**Page-level text extractions**
╔══

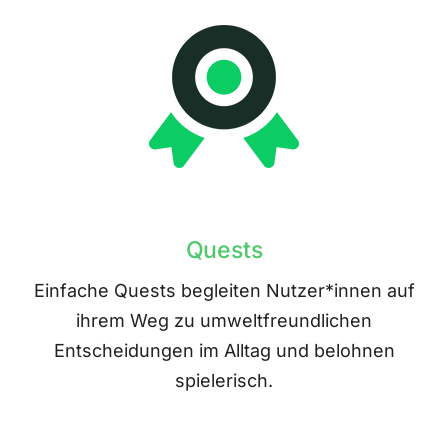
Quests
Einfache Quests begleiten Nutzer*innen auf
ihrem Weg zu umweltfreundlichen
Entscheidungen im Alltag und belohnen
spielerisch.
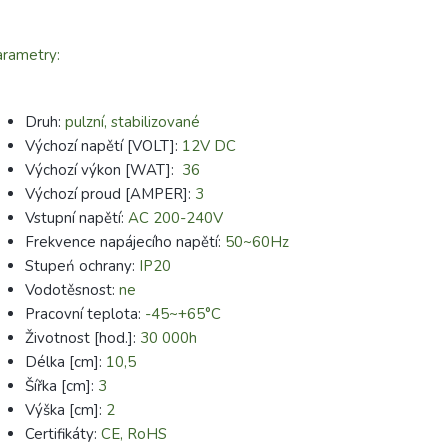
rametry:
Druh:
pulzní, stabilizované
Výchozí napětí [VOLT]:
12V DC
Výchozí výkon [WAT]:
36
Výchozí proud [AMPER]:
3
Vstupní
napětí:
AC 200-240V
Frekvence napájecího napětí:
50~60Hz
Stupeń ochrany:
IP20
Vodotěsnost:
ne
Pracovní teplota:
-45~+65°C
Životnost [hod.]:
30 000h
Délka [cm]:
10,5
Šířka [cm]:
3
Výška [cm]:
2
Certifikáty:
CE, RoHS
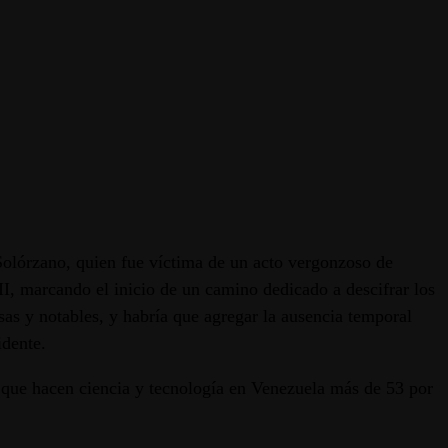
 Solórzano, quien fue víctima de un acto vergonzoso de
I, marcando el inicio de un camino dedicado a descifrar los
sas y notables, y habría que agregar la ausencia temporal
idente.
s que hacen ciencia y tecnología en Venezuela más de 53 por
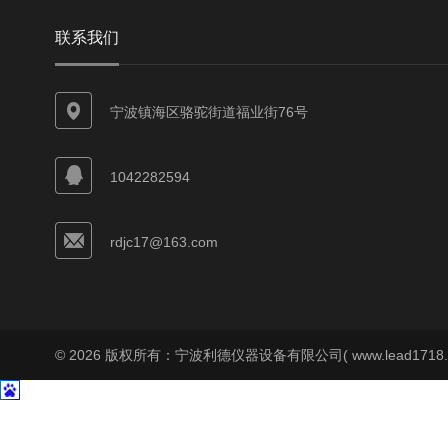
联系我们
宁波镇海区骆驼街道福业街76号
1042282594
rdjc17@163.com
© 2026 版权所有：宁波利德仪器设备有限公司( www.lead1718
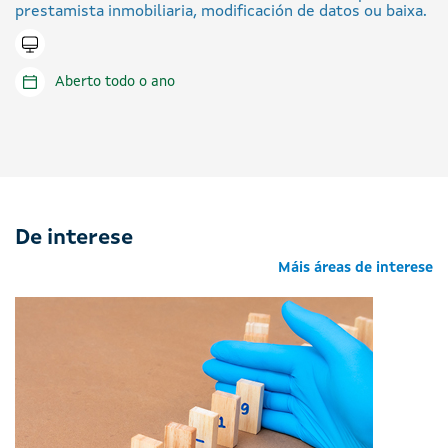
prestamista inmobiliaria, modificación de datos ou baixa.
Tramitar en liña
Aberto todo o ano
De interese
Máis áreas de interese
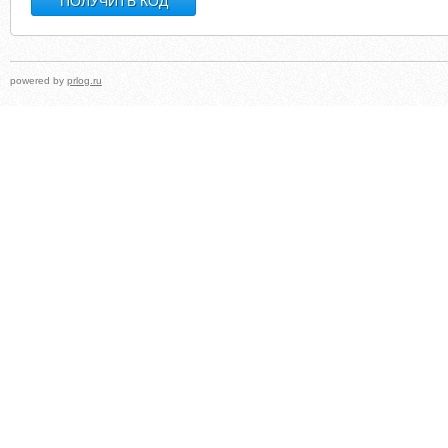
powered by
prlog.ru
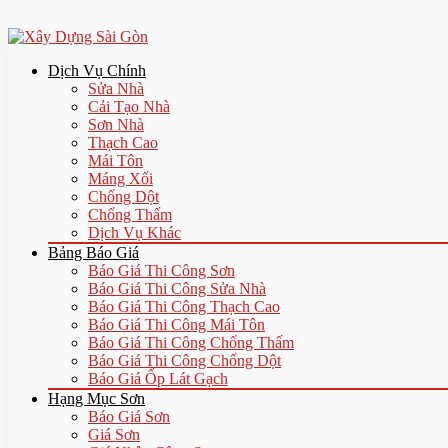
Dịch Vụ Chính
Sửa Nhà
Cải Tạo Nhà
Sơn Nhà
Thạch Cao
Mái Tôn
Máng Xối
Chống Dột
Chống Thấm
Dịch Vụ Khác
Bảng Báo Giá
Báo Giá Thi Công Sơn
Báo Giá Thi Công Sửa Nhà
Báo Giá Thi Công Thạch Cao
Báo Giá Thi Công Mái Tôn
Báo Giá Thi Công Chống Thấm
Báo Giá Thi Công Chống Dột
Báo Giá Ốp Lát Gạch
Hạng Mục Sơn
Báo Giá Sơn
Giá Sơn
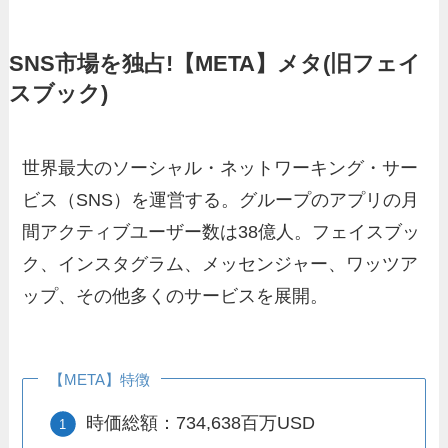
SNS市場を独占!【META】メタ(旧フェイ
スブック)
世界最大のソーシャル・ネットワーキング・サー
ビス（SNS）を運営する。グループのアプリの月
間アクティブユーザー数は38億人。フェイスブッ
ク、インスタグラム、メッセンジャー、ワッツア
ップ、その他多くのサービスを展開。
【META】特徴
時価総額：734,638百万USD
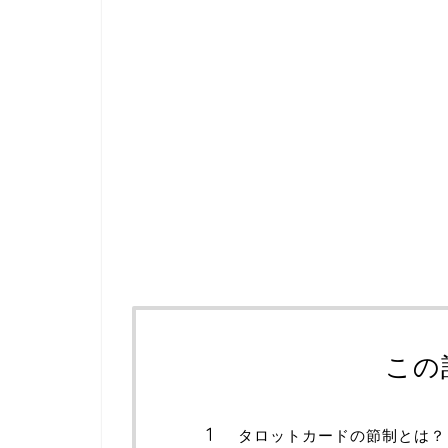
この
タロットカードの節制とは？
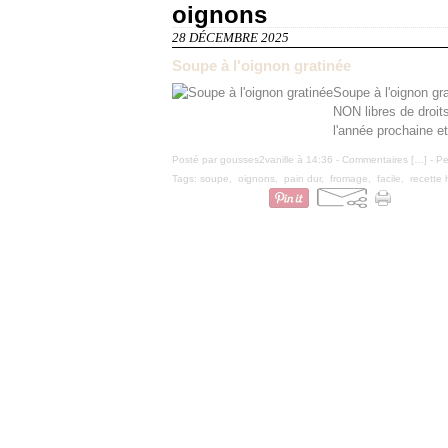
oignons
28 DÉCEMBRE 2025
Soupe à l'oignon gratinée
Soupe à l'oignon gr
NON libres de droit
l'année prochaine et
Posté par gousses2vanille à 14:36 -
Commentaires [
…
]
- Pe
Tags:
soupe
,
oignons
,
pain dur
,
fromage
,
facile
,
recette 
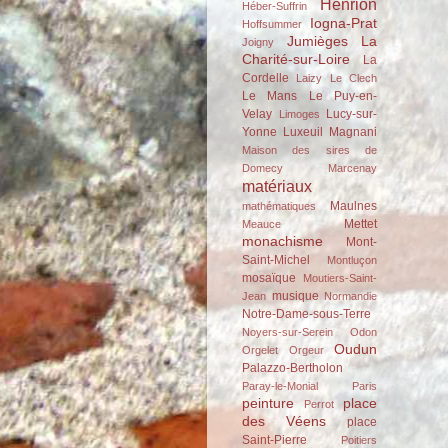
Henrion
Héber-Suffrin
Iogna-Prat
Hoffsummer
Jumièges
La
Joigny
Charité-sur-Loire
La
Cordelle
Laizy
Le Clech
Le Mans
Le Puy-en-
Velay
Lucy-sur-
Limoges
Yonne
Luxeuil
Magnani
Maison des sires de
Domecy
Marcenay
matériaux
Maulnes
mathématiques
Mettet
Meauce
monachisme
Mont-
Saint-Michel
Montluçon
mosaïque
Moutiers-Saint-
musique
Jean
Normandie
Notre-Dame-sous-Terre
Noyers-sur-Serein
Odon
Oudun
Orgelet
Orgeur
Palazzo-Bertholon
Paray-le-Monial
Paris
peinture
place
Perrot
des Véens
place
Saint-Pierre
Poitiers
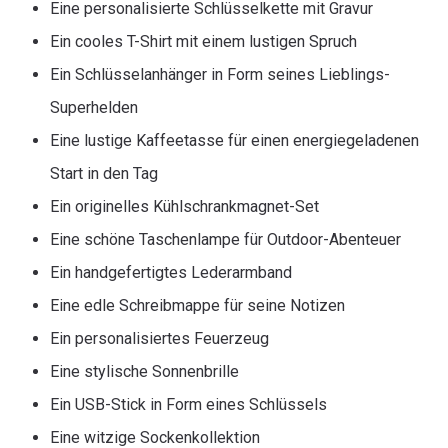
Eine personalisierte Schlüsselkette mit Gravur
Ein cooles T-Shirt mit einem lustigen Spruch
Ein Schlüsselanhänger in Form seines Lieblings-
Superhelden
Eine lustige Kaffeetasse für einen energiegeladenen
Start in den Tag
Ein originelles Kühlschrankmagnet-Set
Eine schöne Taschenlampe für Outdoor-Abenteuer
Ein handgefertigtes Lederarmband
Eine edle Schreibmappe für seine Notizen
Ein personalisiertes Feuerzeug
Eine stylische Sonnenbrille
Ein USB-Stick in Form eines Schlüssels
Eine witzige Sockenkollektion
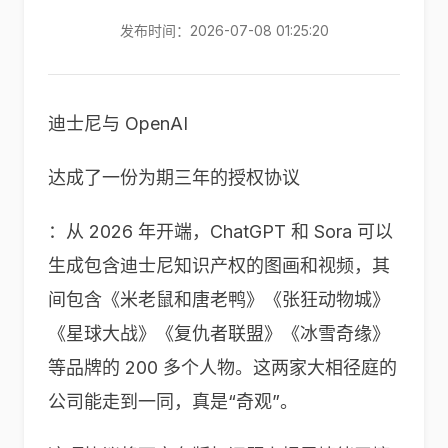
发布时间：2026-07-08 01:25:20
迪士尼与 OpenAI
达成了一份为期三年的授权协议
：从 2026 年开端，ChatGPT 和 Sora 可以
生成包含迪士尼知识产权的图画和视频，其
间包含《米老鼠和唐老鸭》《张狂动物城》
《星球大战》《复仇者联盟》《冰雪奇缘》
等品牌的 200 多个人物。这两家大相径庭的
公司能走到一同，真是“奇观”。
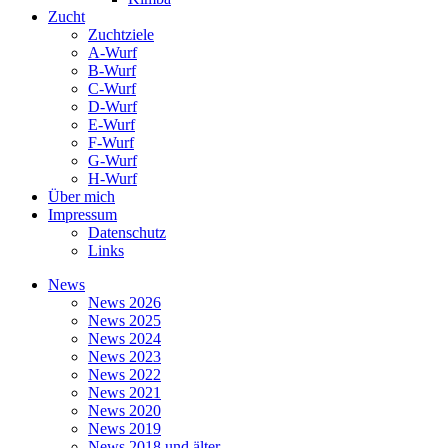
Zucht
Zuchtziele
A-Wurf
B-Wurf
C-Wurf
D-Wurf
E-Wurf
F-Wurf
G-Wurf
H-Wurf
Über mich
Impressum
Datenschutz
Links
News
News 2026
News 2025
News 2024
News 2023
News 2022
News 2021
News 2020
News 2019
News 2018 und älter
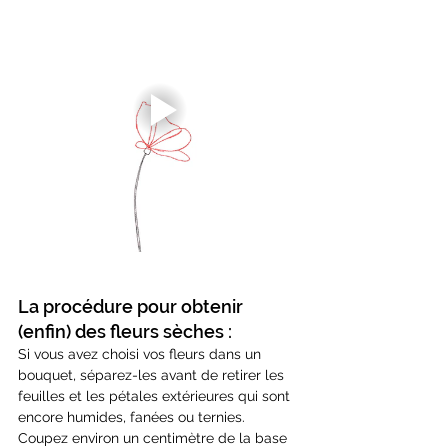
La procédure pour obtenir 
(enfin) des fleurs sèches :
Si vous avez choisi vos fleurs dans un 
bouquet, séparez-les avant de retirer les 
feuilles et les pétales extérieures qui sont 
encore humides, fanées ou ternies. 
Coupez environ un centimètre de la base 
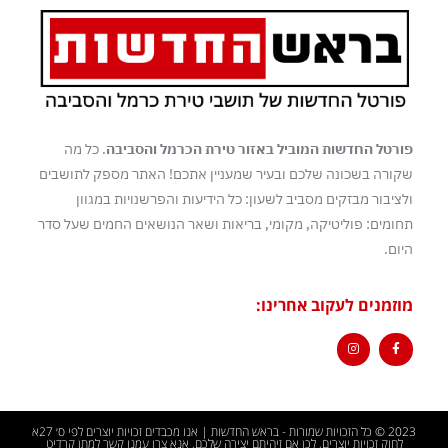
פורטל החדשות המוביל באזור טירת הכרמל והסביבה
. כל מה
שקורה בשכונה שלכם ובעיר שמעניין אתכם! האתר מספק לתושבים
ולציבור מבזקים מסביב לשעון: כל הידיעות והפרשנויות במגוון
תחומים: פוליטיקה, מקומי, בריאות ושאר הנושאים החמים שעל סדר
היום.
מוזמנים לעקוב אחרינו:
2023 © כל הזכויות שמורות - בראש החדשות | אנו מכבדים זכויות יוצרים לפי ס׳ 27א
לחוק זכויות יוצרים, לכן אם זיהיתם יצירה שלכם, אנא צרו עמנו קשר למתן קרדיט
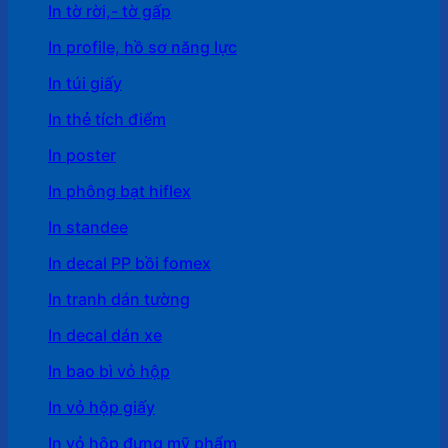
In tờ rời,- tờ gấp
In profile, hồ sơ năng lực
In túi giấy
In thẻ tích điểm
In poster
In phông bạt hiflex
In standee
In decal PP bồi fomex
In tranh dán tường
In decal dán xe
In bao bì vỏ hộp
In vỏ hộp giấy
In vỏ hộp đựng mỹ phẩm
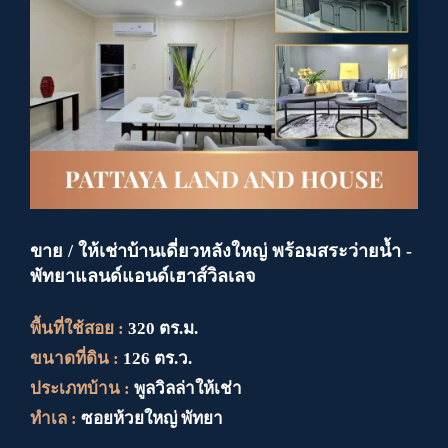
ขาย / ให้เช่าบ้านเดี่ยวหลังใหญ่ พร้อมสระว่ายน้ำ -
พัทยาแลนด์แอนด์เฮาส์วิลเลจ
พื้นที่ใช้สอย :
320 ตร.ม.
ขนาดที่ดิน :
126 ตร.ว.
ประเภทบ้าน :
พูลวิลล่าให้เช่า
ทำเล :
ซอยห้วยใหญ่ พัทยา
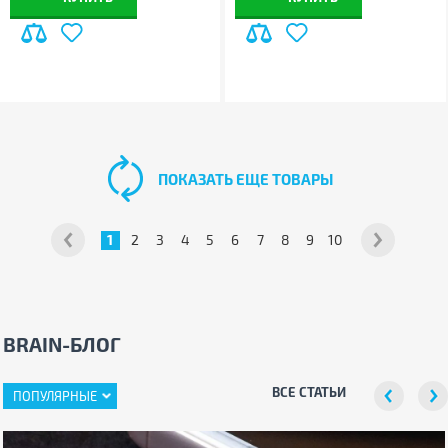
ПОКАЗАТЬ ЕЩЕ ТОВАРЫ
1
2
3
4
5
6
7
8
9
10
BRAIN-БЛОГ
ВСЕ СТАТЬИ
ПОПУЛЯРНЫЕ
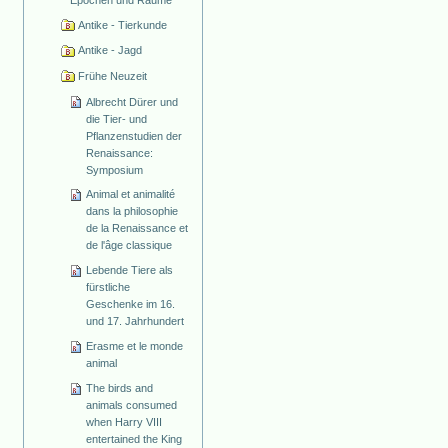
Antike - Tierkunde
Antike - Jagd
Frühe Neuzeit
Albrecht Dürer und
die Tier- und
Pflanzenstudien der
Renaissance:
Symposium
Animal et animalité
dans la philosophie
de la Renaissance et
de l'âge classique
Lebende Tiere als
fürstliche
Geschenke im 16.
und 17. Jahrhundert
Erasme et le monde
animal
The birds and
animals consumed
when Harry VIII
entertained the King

╚══

**ABOUT THIS EXERCISE**
Rewrite the lines from the one holding "Antike - Tierkunde" through the end of the items, inclusive, replacing "Renaissance" with "Baroque" and changing nothing else.

**TASK ANSWER**
Antike - Tierkunde
Antike - Jagd
Frühe Neuzeit
Albrecht Dürer und
die Tier- und
Pflanzenstudien der
Baroque:
Symposium
Animal et animalité
dans la philosophie
de la Baroque et
de l'âge classique
Lebende Tiere als
fürstliche
Geschenke im 16.
und 17. Jahrhundert
Erasme et le monde
animal
The birds and
animals consumed
when Harry VIII
entertained the King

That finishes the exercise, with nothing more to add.